* [What is required] Reproduce the data below without changes, starting at the line that contains "Le système de" and stopping after the line that contains "### 📊 Données sauvegardées".

* [Material for this exercise]
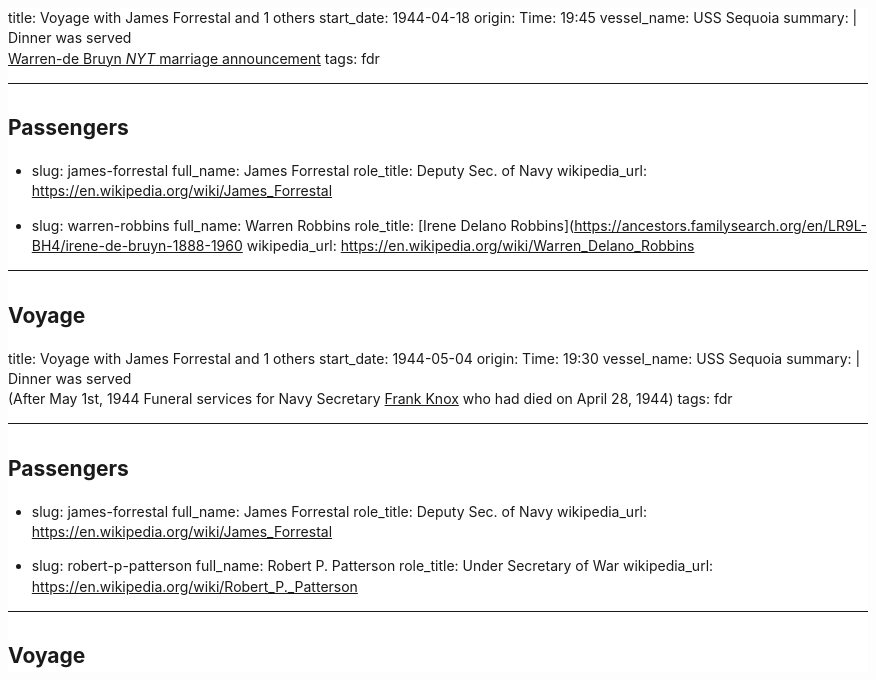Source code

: title: Voyage with James Forrestal and 1 others
start_date: 1944-04-18
origin: Time: 19:45
vessel_name: USS Sequoia
summary: |
Dinner was served  
[Warren-de Bruyn _NYT_ marriage announcement](https://timesmachine.nytimes.com/timesmachine/1910/08/23/104948845.html)
tags: fdr

---
## Passengers

- slug: james-forrestal
  full_name: James Forrestal
  role_title: Deputy Sec. of Navy
  wikipedia_url: https://en.wikipedia.org/wiki/James_Forrestal

- slug: warren-robbins
  full_name: Warren Robbins
  role_title: [Irene Delano Robbins](https://ancestors.familysearch.org/en/LR9L-BH4/irene-de-bruyn-1888-1960
  wikipedia_url: https://en.wikipedia.org/wiki/Warren_Delano_Robbins

---
## Voyage

title: Voyage with James Forrestal and 1 others
start_date: 1944-05-04
origin: Time: 19:30
vessel_name: USS Sequoia
summary: |
Dinner was served  
(After May 1st, 1944 Funeral services for Navy Secretary [Frank Knox](https://en.wikipedia.org/wiki/Frank_Knox) who had died on April 28, 1944)
tags: fdr

---
## Passengers

- slug: james-forrestal
  full_name: James Forrestal
  role_title: Deputy Sec. of Navy
  wikipedia_url: https://en.wikipedia.org/wiki/James_Forrestal

- slug: robert-p-patterson
  full_name: Robert P. Patterson
  role_title: Under Secretary of War
  wikipedia_url: https://en.wikipedia.org/wiki/Robert_P._Patterson

---
## Voyage
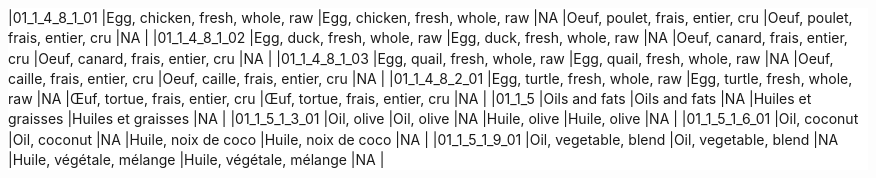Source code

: |01_1_4_8_1_01 |Egg, chicken, fresh, whole, raw                                                                                                                                |Egg, chicken, fresh, whole, raw                                                                                                                                |NA             |Oeuf, poulet, frais, entier, cru                                                                                                                                                             |Oeuf, poulet, frais, entier, cru                                                                                                                                                             |NA             |
|01_1_4_8_1_02 |Egg, duck, fresh, whole, raw                                                                                                                                   |Egg, duck, fresh, whole, raw                                                                                                                                   |NA             |Oeuf, canard, frais, entier, cru                                                                                                                                                             |Oeuf, canard, frais, entier, cru                                                                                                                                                             |NA             |
|01_1_4_8_1_03 |Egg, quail, fresh, whole, raw                                                                                                                                  |Egg, quail, fresh, whole, raw                                                                                                                                  |NA             |Oeuf, caille, frais, entier, cru                                                                                                                                                             |Oeuf, caille, frais, entier, cru                                                                                                                                                             |NA             |
|01_1_4_8_2_01 |Egg, turtle, fresh, whole, raw                                                                                                                                 |Egg, turtle, fresh, whole, raw                                                                                                                                 |NA             |Œuf, tortue, frais, entier, cru                                                                                                                                                              |Œuf, tortue, frais, entier, cru                                                                                                                                                              |NA             |
|01_1_5        |Oils and fats                                                                                                                                                  |Oils and fats                                                                                                                                                  |NA             |Huiles et graisses                                                                                                                                                                           |Huiles et graisses                                                                                                                                                                           |NA             |
|01_1_5_1_3_01 |Oil, olive                                                                                                                                                     |Oil, olive                                                                                                                                                     |NA             |Huile, olive                                                                                                                                                                                 |Huile, olive                                                                                                                                                                                 |NA             |
|01_1_5_1_6_01 |Oil, coconut                                                                                                                                                   |Oil, coconut                                                                                                                                                   |NA             |Huile, noix de coco                                                                                                                                                                          |Huile, noix de coco                                                                                                                                                                          |NA             |
|01_1_5_1_9_01 |Oil, vegetable, blend                                                                                                                                          |Oil, vegetable, blend                                                                                                                                          |NA             |Huile, végétale, mélange                                                                                                                                                                     |Huile, végétale, mélange                                                                                                                                                                     |NA             |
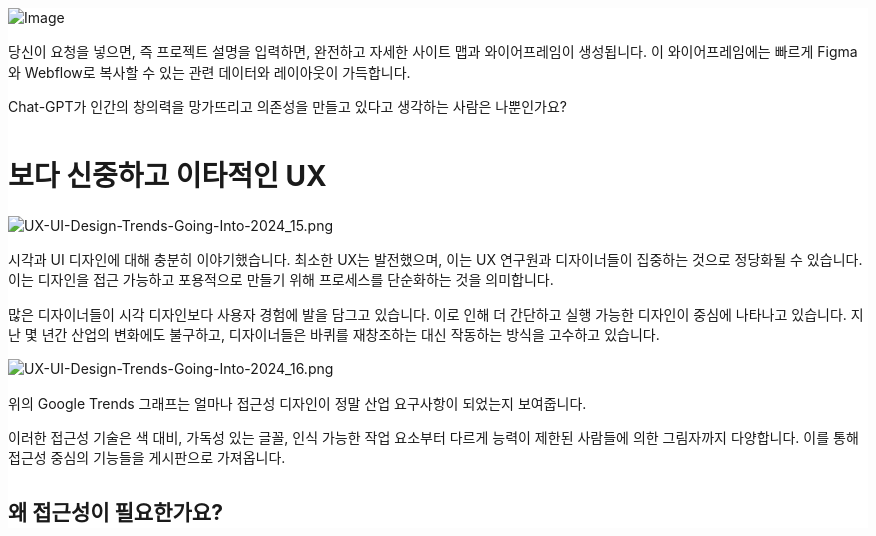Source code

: <script>
     (adsbygoogle = window.adsbygoogle || []).push({});
</script>

![Image](https://miro.medium.com/v2/resize:fit:1400/1*Vp8y1o7JP-RuyzGXqos7Ng.gif)

당신이 요청을 넣으면, 즉 프로젝트 설명을 입력하면, 완전하고 자세한 사이트 맵과 와이어프레임이 생성됩니다. 이 와이어프레임에는 빠르게 Figma와 Webflow로 복사할 수 있는 관련 데이터와 레이아웃이 가득합니다.

Chat-GPT가 인간의 창의력을 망가뜨리고 의존성을 만들고 있다고 생각하는 사람은 나뿐인가요?

# 보다 신중하고 이타적인 UX



<ins class="adsbygoogle"
     style="display:block"
     data-ad-client="ca-pub-4877378276818686"
     data-ad-slot="1898504329"
     data-ad-format="auto"
     data-full-width-responsive="true"></ins>

<script>
     (adsbygoogle = window.adsbygoogle || []).push({});
</script>

![UX-UI-Design-Trends-Going-Into-2024_15.png](/assets/img/UX-UI-Design-Trends-Going-Into-2024_15.png)

시각과 UI 디자인에 대해 충분히 이야기했습니다. 최소한 UX는 발전했으며, 이는 UX 연구원과 디자이너들이 집중하는 것으로 정당화될 수 있습니다. 이는 디자인을 접근 가능하고 포용적으로 만들기 위해 프로세스를 단순화하는 것을 의미합니다.

많은 디자이너들이 시각 디자인보다 사용자 경험에 발을 담그고 있습니다. 이로 인해 더 간단하고 실행 가능한 디자인이 중심에 나타나고 있습니다. 지난 몇 년간 산업의 변화에도 불구하고, 디자이너들은 바퀴를 재창조하는 대신 작동하는 방식을 고수하고 있습니다.

![UX-UI-Design-Trends-Going-Into-2024_16.png](/assets/img/UX-UI-Design-Trends-Going-Into-2024_16.png)



<ins class="adsbygoogle"
     style="display:block"
     data-ad-client="ca-pub-4877378276818686"
     data-ad-slot="1898504329"
     data-ad-format="auto"
     data-full-width-responsive="true"></ins>

<script>
     (adsbygoogle = window.adsbygoogle || []).push({});
</script>

위의 Google Trends 그래프는 얼마나 접근성 디자인이 정말 산업 요구사항이 되었는지 보여줍니다.

이러한 접근성 기술은 색 대비, 가독성 있는 글꼴, 인식 가능한 작업 요소부터 다르게 능력이 제한된 사람들에 의한 그림자까지 다양합니다. 이를 통해 접근성 중심의 기능들을 게시판으로 가져옵니다.

## 왜 접근성이 필요한가요?

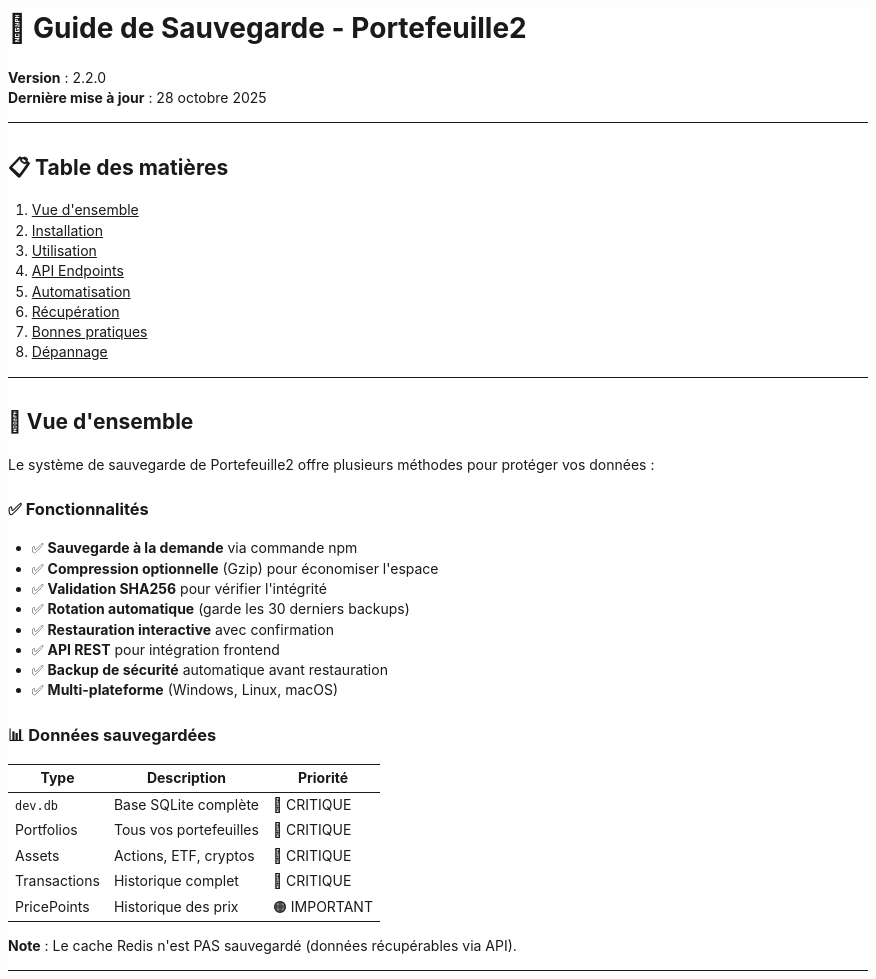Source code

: # 💾 Guide de Sauvegarde - Portefeuille2

**Version** : 2.2.0  
**Dernière mise à jour** : 28 octobre 2025

---

## 📋 Table des matières

1. [Vue d'ensemble](#vue-densemble)
2. [Installation](#installation)
3. [Utilisation](#utilisation)
4. [API Endpoints](#api-endpoints)
5. [Automatisation](#automatisation)
6. [Récupération](#récupération)
7. [Bonnes pratiques](#bonnes-pratiques)
8. [Dépannage](#dépannage)

---

## 🎯 Vue d'ensemble

Le système de sauvegarde de Portefeuille2 offre plusieurs méthodes pour protéger vos données :

### ✅ Fonctionnalités

- ✅ **Sauvegarde à la demande** via commande npm
- ✅ **Compression optionnelle** (Gzip) pour économiser l'espace
- ✅ **Validation SHA256** pour vérifier l'intégrité
- ✅ **Rotation automatique** (garde les 30 derniers backups)
- ✅ **Restauration interactive** avec confirmation
- ✅ **API REST** pour intégration frontend
- ✅ **Backup de sécurité** automatique avant restauration
- ✅ **Multi-plateforme** (Windows, Linux, macOS)

### 📊 Données sauvegardées

| Type | Description | Priorité |
|------|-------------|----------|
| `dev.db` | Base SQLite complète | 🔴 CRITIQUE |
| Portfolios | Tous vos portefeuilles | 🔴 CRITIQUE |
| Assets | Actions, ETF, cryptos | 🔴 CRITIQUE |
| Transactions | Historique complet | 🔴 CRITIQUE |
| PricePoints | Historique des prix | 🟠 IMPORTANT |

**Note** : Le cache Redis n'est PAS sauvegardé (données récupérables via API).

---

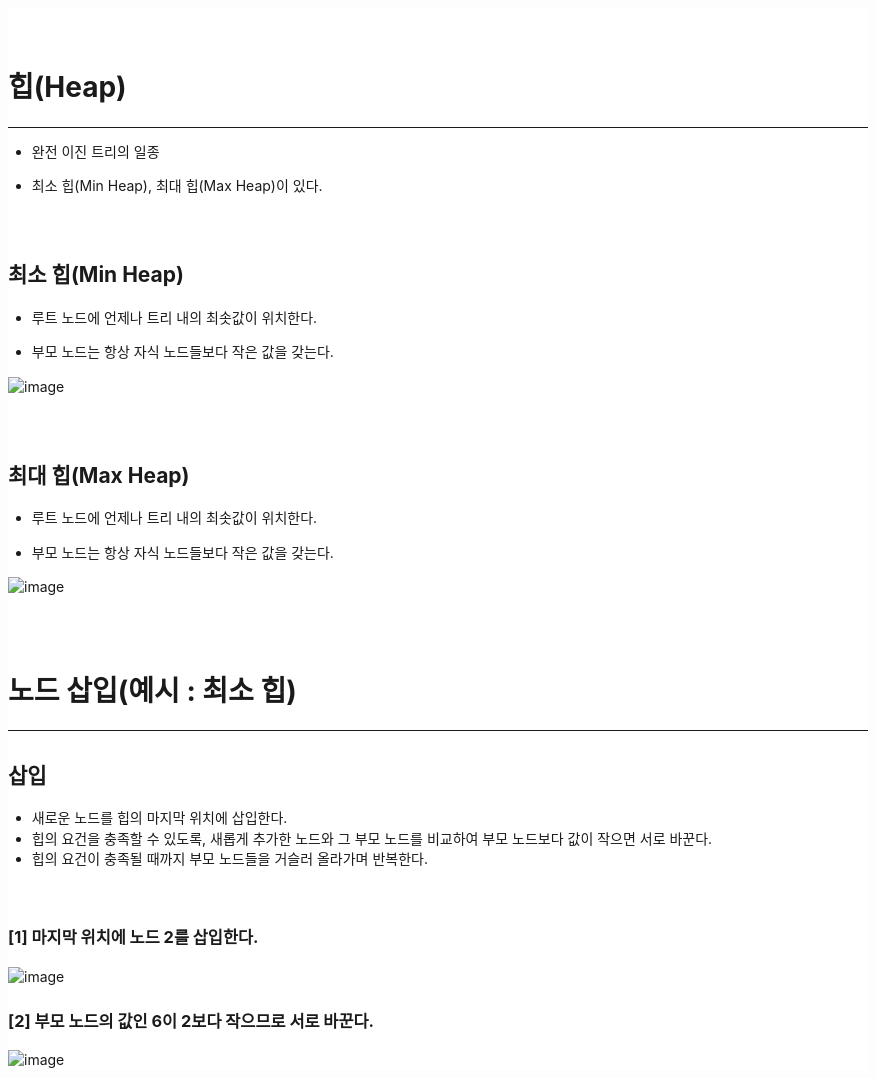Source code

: <br>

# 힙(Heap)
---

- 완전 이진 트리의 일종

- 최소 힙(Min Heap), 최대 힙(Max Heap)이 있다.

<br>

## **최소 힙(Min Heap)**

- 루트 노드에 언제나 트리 내의 최솟값이 위치한다.

- 부모 노드는 항상 자식 노드들보다 작은 값을 갖는다.

![image](https://user-images.githubusercontent.com/42164422/134676705-090003de-7ee7-455f-9dc3-6bd0e2689a69.png)

<br>

## **최대 힙(Max Heap)**

- 루트 노드에 언제나 트리 내의 최솟값이 위치한다.

- 부모 노드는 항상 자식 노드들보다 작은 값을 갖는다.

![image](https://user-images.githubusercontent.com/42164422/134678307-4911bca0-59f7-48a2-a899-a18089857f2f.png)

<br>


# 노드 삽입(예시 : 최소 힙)
---

## **삽입**

- 새로운 노드를 힙의 마지막 위치에 삽입한다.
- 힙의 요건을 충족할 수 있도록, 새롭게 추가한 노드와 그 부모 노드를 비교하여 부모 노드보다 값이 작으면 서로 바꾼다.
- 힙의 요건이 충족될 때까지 부모 노드들을 거슬러 올라가며 반복한다.

<br>

### **[1] 마지막 위치에 노드 2를 삽입한다.**

![image](https://user-images.githubusercontent.com/42164422/134680500-9c2b03fc-b6b4-4291-96d3-d8e4dd89f0d5.png)

### **[2] 부모 노드의 값인 6이 2보다 작으므로 서로 바꾼다.**

![image](https://user-images.githubusercontent.com/42164422/134680541-b51b2ade-7879-408a-97d0-9d277a9caa44.png)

* [Result of the task]
Le système de sauvegarde de Portefeuille2 offre plusieurs méthodes pour protéger vos données :

### ✅ Fonctionnalités

- ✅ **Sauvegarde à la demande** via commande npm
- ✅ **Compression optionnelle** (Gzip) pour économiser l'espace
- ✅ **Validation SHA256** pour vérifier l'intégrité
- ✅ **Rotation automatique** (garde les 30 derniers backups)
- ✅ **Restauration interactive** avec confirmation
- ✅ **API REST** pour intégration frontend
- ✅ **Backup de sécurité** automatique avant restauration
- ✅ **Multi-plateforme** (Windows, Linux, macOS)

### 📊 Données sauvegardées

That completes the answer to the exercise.